Southwest Airlines remains one of the most remarkable success stories in American business over the past quarter century. After its first year as a start-up, Southwest has been profitable for 39 consecutive years. It has consistently ranked high in Fortune Magazine’s “100 Best Companies to Work For in America.” Part of its success can be attributed to smart operational principles: flying only one type of aircraft so that training and service are one-size-fits all for standardized jets; choosing smaller airports to avoid disruptions by other airlines; and eliminating non-essentials like meals and seat assignments.
Yet the core of its success also lies in how well it treats its employees, communities and the planet itself. It serves its employees as it wants them to serve customers: with respect, friendliness, and a concern for their welfare. It cares about the communities it serves and takes steps to preserve the environment in the way it handles materials and processes. In other words it wants to inspire loyalty at all levels: from employees and customers, as well as anyone else affected by its operations.
What’s most interesting to me is that Southwest has given its employees an ownership stake in the company itself. Employee Stock Ownership Plans have been a fixture in business for many years, and they have both supporters and detractors. I’m a wholehearted supporter. It’s common sense that if your own skin is in the game, you’ll play harder to make the whole team win. And beyond that, you’ll be injecting more money back into the economy as a whole, for the benefit of the country, the largest stakeholder of all. Our economy now is top-heavy: the stock market has been booming again, so the ownership class has gotten even wealthier, yet the middle class is comparatively stagnant. Employee ownership is one vital way to redistribute corporate profits back into the hands of people who will put that money to work immediately though savings and spending, supporting small business and investment in new ventures vital to job growth.

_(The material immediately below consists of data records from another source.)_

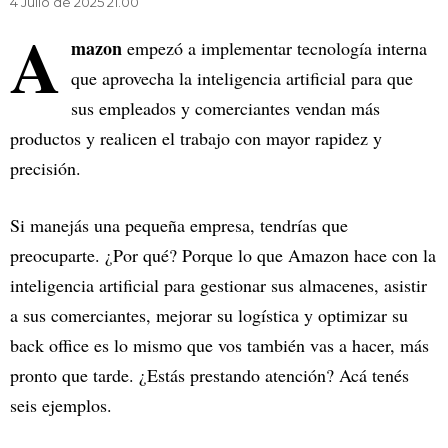
4 Julio de 2025 21.00
A
mazon
empezó a implementar tecnología interna
que aprovecha la inteligencia artificial para que
sus empleados y comerciantes vendan más
productos y realicen el trabajo con mayor rapidez y
precisión.
Si manejás una pequeña empresa, tendrías que
preocuparte. ¿Por qué? Porque lo que Amazon hace con la
inteligencia artificial para gestionar sus almacenes, asistir
a sus comerciantes, mejorar su logística y optimizar su
back office es lo mismo que vos también vas a hacer, más
pronto que tarde. ¿Estás prestando atención? Acá tenés
seis ejemplos.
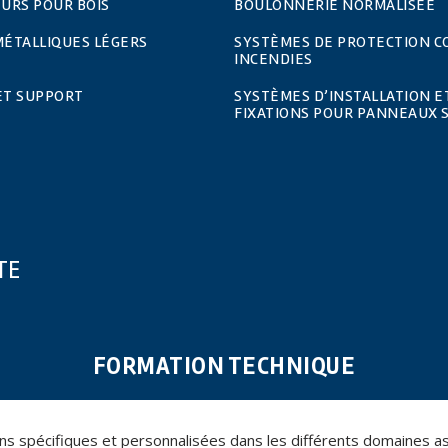
URS POUR BOIS
BOULONNERIE NORMALISÉE
MÉTALLIQUES LÉGERS
SYSTÈMES DE PROTECTION C
INCENDIES
ET SUPPORT
SYSTÈMES D’INSTALLATION E
FIXATIONS POUR PANNEAUX 
TE
FORMATION TECHNIQUE
spécifiques et personnalisées dans les différents domaines assoc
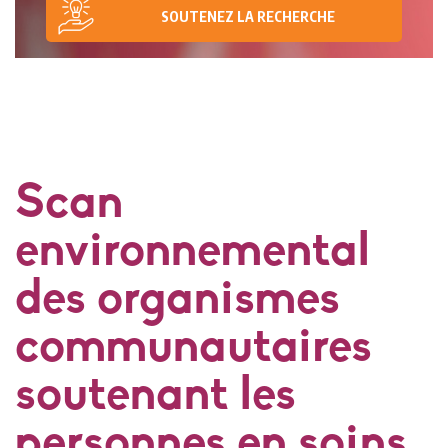
SOUTENEZ LA RECHERCHE
Scan
environnemental
des organismes
communautaires
soutenant les
personnes en soins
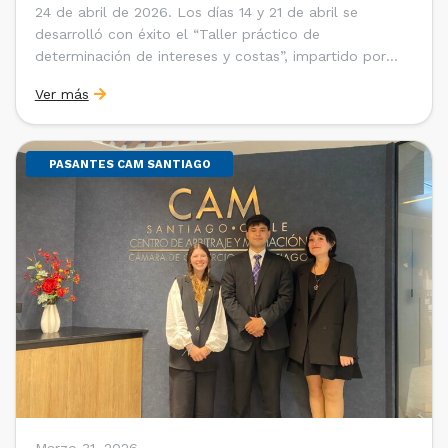
24 de abril de 2026. Los días 14 y 21 de abril se
desarrolló con éxito el “Taller práctico de
determinación de intereses y costas”, impartido por
Sebastián Cerda (Economista de la Pontificia
Ver más
Universidad Católica de Chile y Magíster en Economía
de la Universidad de Chicago) y María Luisa Petitpas
[…]
PASANTES CAM SANTIAGO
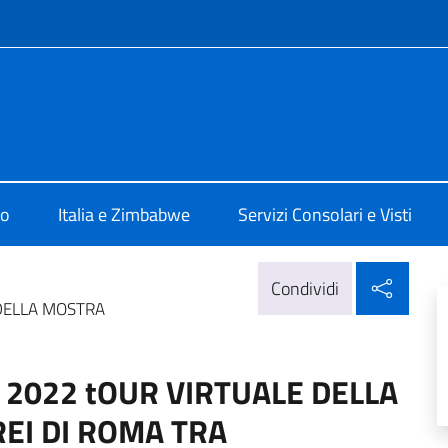
e menù
ia Harare
mo
Italia e Zimbabwe
Servizi Consolari e Visti
Condi
Condividi
DELLA MOSTRA
2022 tOUR VIRTUALE DELLA
EI DI ROMA TRA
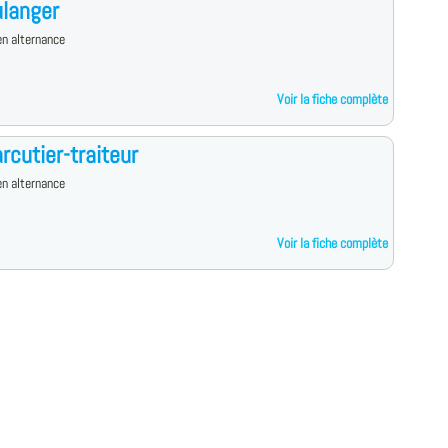
langer
n alternance
Voir la fiche complète
rcutier-traiteur
n alternance
Voir la fiche complète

At any given time, Southwest employees own as much as 15 percent of the company.Colleen Barrett, president emeritus and company co-founder along with Herb Kelleher, says, “Employees feel like owners because they are owners. We’ve had flight attendants and mechanics leave Southwest as millionaires. We treat them like family.” As soon as the company became profitable, in 1973, it began profit-sharing. This wasn’t a response to discontent or the threat of unionization. In fact, the company is almost entirely unionized–but labor-management relations are understandably ideal. Profit sharing was simply an inevitable result of enlightened leadership that actually cares about its people as human beings rather than simply workers.

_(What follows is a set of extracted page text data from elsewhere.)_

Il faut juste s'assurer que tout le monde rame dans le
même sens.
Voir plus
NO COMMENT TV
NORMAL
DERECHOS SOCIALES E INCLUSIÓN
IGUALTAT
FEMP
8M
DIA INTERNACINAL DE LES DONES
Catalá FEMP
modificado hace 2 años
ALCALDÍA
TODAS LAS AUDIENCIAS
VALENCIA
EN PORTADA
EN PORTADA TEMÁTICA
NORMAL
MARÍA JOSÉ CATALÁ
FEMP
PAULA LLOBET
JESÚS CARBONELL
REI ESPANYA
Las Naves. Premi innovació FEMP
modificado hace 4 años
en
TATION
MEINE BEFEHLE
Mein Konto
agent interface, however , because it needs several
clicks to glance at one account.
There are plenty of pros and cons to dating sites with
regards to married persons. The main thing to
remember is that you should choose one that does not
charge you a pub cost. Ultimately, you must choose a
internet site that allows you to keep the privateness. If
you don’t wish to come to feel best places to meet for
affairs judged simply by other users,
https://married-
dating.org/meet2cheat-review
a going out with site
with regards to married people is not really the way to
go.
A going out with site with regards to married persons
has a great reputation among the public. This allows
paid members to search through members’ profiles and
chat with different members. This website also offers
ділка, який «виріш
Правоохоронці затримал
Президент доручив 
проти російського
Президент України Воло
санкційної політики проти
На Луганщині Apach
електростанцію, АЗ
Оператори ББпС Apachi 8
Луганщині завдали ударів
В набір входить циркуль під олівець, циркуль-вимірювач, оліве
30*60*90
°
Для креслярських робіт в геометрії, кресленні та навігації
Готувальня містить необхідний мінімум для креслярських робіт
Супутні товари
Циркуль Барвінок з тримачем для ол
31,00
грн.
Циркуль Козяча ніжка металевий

In order to understand how Southwest’s management principles could be a bellwether of one powerful initiative to narrow the income gap in this country: a story in the New York Times from 2006. In it, a man who collects boarding passes–now a millionaire on the strength of his company stock–is still working for Southwest, having boarded the company when it was founded in the early 70s. He doesn’t need the income, so why’s he staying in his seat? He loves the company and wants to be a part of whatever happens next.
In the article, Deborah Stembridge says, “My friends who left early at Southwest regret it so much.” She began as a flight attendant just as the company was starting up.
What company wouldn’t want to have this kind of loyalty from workers who want to stick around even though they’re independently wealthy–thanks to the company’s willingness to share its success with them?
One of the core principles I learned in running a multi-national corporation was to put employees first, with customers coming second as a priority for top leadership: not something you hear expressed every day, for fear of alienating customers. Nobody but Avis wants to be considered second in any pecking order, right? Yet the same principle is there in the Southwest management philosophy: because by putting employees first, they will do the same for customers. You get your cake and a chance to eat it too: employees and customers both end up on top.
As Barrett sums it up: “First and foremost, everyone practices the Golden Rule. If you know the Golden Rule, you don’t really need to know our mission.”
Southwest and a quite a few of other companies care about all their stakeholders. In business today, shareholder maximization skews unreasonably to a privileged few. It’s not only morally perverse; it also robs the business of its greater potential and contributes to income inequity. Southwest has broadened its ownership to channel the rewards of success to everyone who has helped make it happen. In the months ahead, in this column, I will explore and pursue both the classic focus on short-term shareholder value maximization and compensation systems, like the one at Southwest Airlines, that reward everyone the company depends upon.